2.3. 构建¶
本节我们将解释构建项目的各种选项。这些选项可以分为四类:
完整性检查
d2lbook build linkcheck
将检查所有内部和外部链接是否可访问。d2lbook build outputcheck
将检查是否没有 notebook 包含代码输出。
构建结果
d2lbook build html
:将 HTML 版本构建到_build/html
d2lbook build pdf
:将 PDF 版本构建到_build/pdf
d2lbook build pkg
:构建一个包含所有.ipynb
notebook 的 zip 文件。
附加功能
d2lbook build colab
:将所有可以在 Google Colab 上运行的 notebook 转换到_build/colab
。更多信息请参见 第 2.9 节。d2lbook build lib
:构建一个 Python 包,以便我们可以在其他 notebook 中重用代码。更多信息请参见 XXX。
内部阶段,通常会自动触发。
d2lbook build eval
:评估所有 notebook 并将它们作为.ipynb
notebook 保存到_build/eval
。

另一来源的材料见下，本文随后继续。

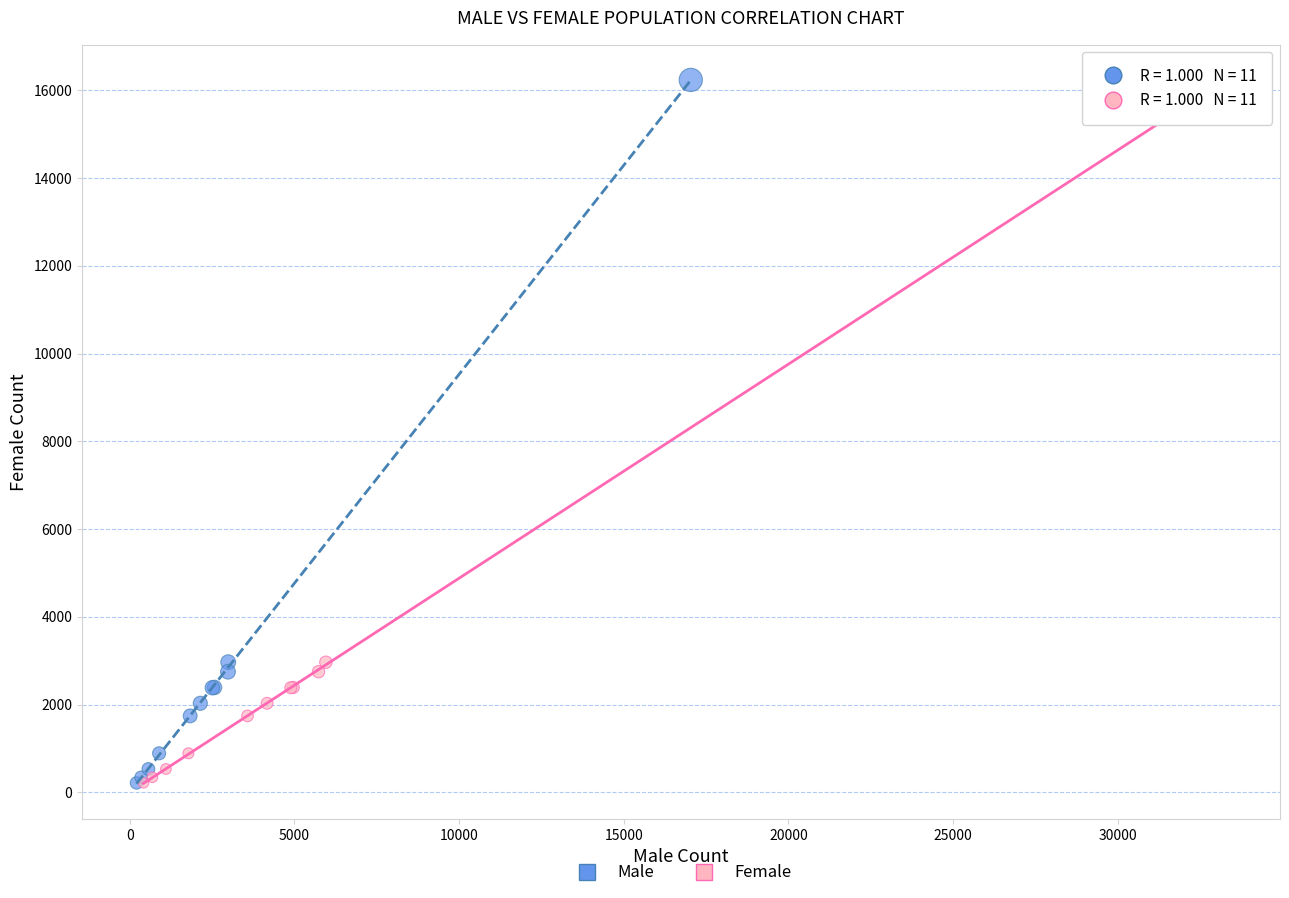

What are all the series names shown in the legend?

Male, Female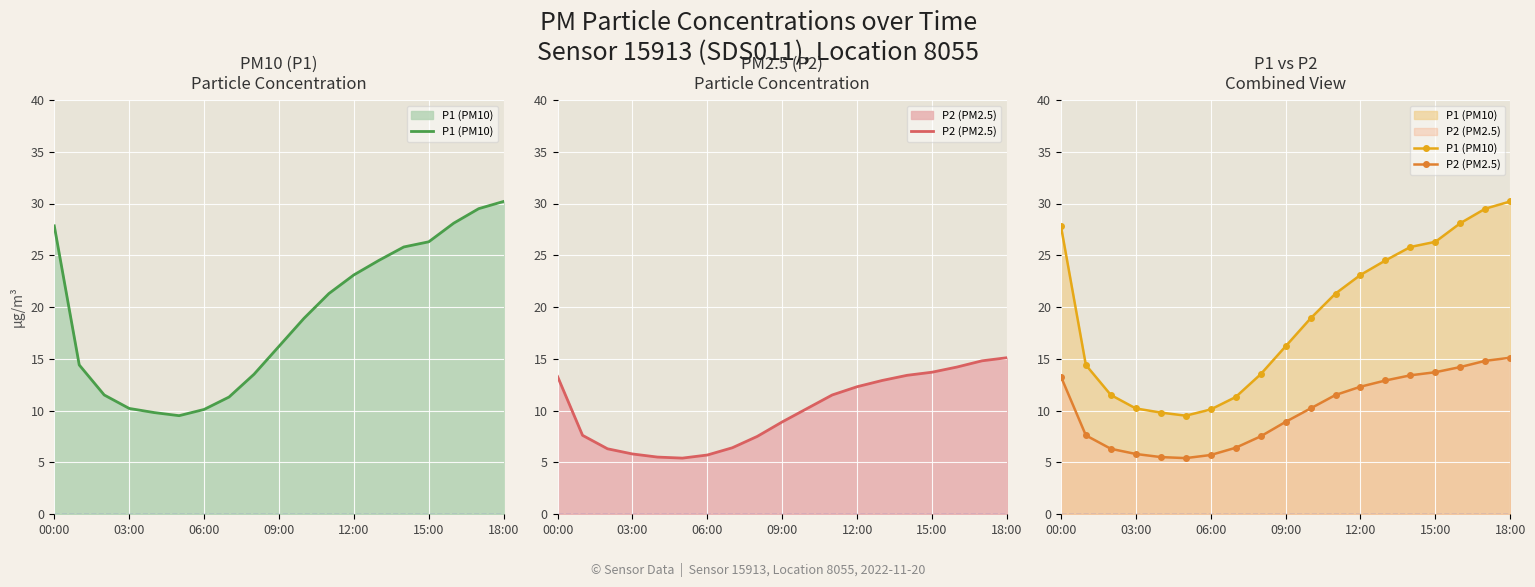

What is the highest value of the P2 (PM2.5) series?

15.1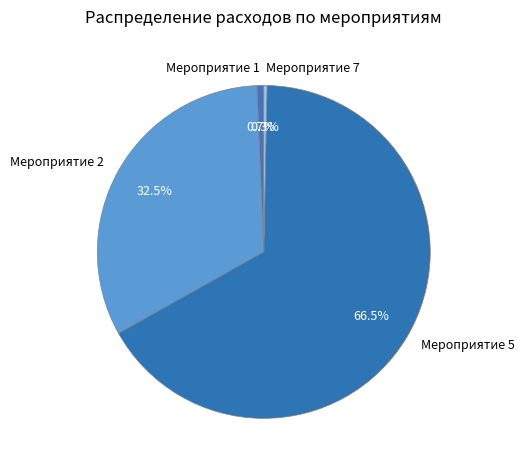

Between Мероприятие 2 and Мероприятие 1, which is larger?

Мероприятие 2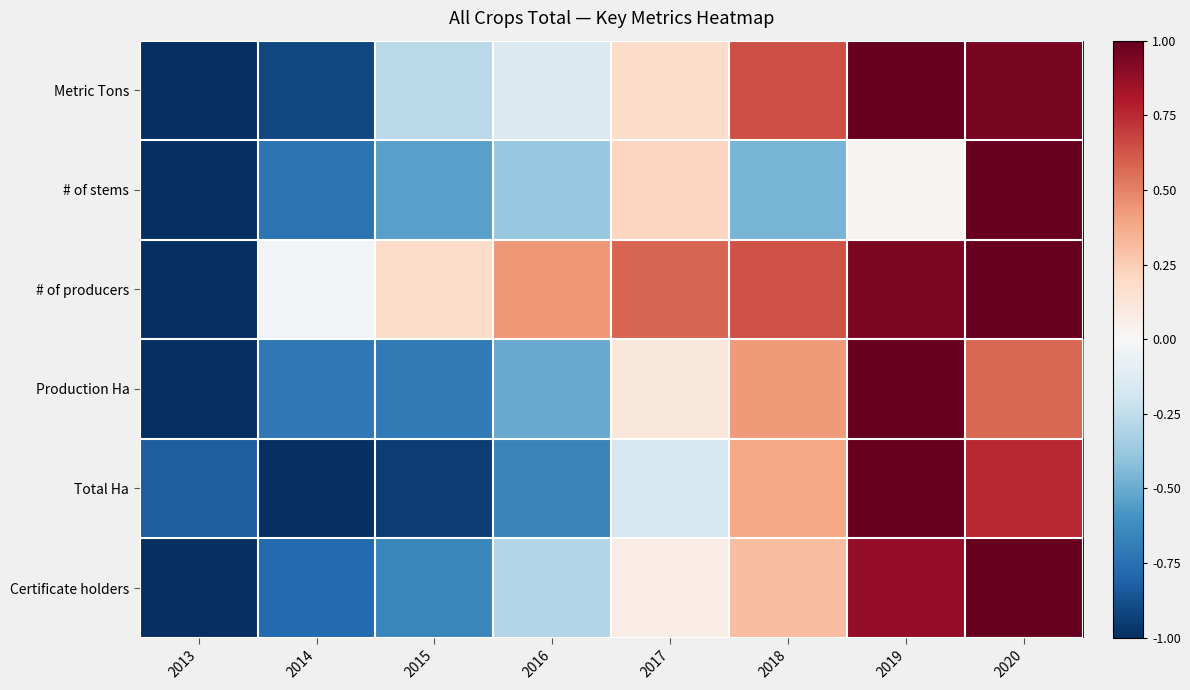

Which has a higher value, 2019 or 2016?

2019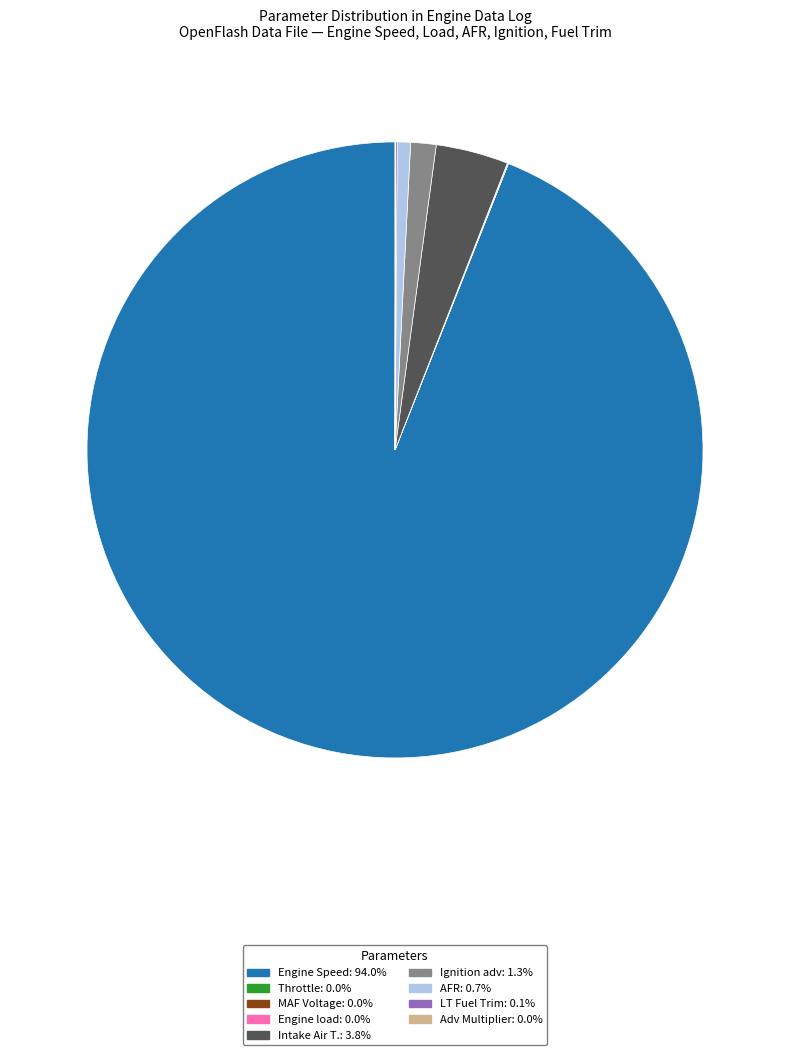

Does any single category account for the majority?

Yes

d2lbook build rst
:将所有 notebook 转换为rst
文件,并在_build/rst
中创建一个 Sphinx 项目。
2.3.1. 构建缓存¶
我们鼓励你评估你的 notebook 以获取代码单元格的结果,而不是将这些结果保留在源文件中,原因有二:1. 这些结果使代码审查变得困难,特别是当它们因数值精度或随机数生成器而具有随机性时。 2. 长时间未评估的 notebook 可能会因为包升级而损坏。
但是评估会在构建过程中产生额外的开销。我们建议将每个 notebook 的运行时间限制在几分钟内。而 d2lbook
将重用之前构建的内容,只评估已修改的 notebook。
例如,在 《动手学深度学习》 中,一个 notebook(章节)在 GPU 机器上的平均运行时间约为 2 分钟,这是因为需要训练神经网络。它包含 100 多个 notebook,这使得总运行时间成本达到 2-3 小时。实际上,每次代码更改只会修改少数几个 notebook,因此构建时间通常少于 10 分钟。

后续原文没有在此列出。